BAGHDAD -- Sunni-led insurgents killed 26 people in Iraq on the opening day of Saddam Hussein's trial, including six Shi'ites who were lined up at a factory and gunned down in front of their fellow workers, police said.

In two other deadly attacks yesterday, six civilians were killed when mortar rounds hit their homes in Samarra, 60 miles north of Baghdad, and three election commission officials were shot and killed on the outskirts of the capital in Abu Ghraib, as they drove home after another round of counting ballots from the constitutional referendum, police said.

In addition, the military said two coalition soldiers were killed -- one American, the other British -- in attacks Tuesday night.

Yesterday's worst insurgent attack occurred in a mostly Sunni region south of Baghdad known as the Triangle of Death.

About nine militants barged into a building materials factory near Iskandariyah, 30 miles south of Baghdad, lined up all the workers, and forced the six Shi'ite ones to identify themselves, said police Lieutenant Colonel Khalil Mohammed.
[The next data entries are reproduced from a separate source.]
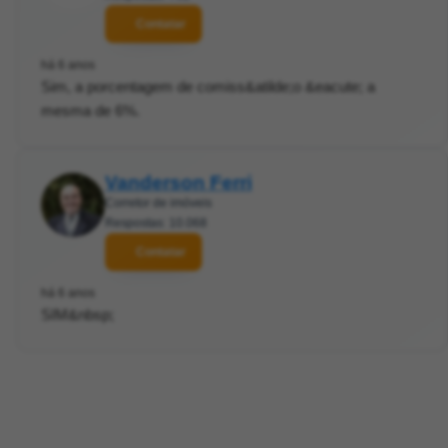
Contatar
há 6 anos
Sim, a porcentagem de comiss&atilde;o &eacute; a
mesma de 6%.
Vanderson Ferri
Corretor de imóveis
Respostas: 10.068
Contatar
há 6 anos
SIM&nbsp;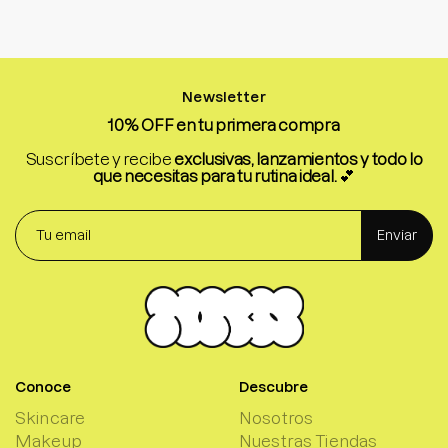
Newsletter
10% OFF en tu primera compra
Suscríbete y recibe
exclusivas, lanzamientos y todo lo
que necesitas para tu rutina ideal.
💕
Enviar
Conoce
Descubre
Skincare
Nosotros
Makeup
Nuestras Tiendas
The militants then tied up the hands of Shi'ites, shot them to death in front of the other workers, and fled, Mohammed said.

Insurgents opened fire on a police checkpoint near the Hai Al-Adil highway in western Baghdad, killing four policemen and wounding 11, said police Captain Qassim Hassan.

A roadside bomb hit a US Army patrol Tuesday night, killing one soldier and wounding two near Iskandariyah, the military said.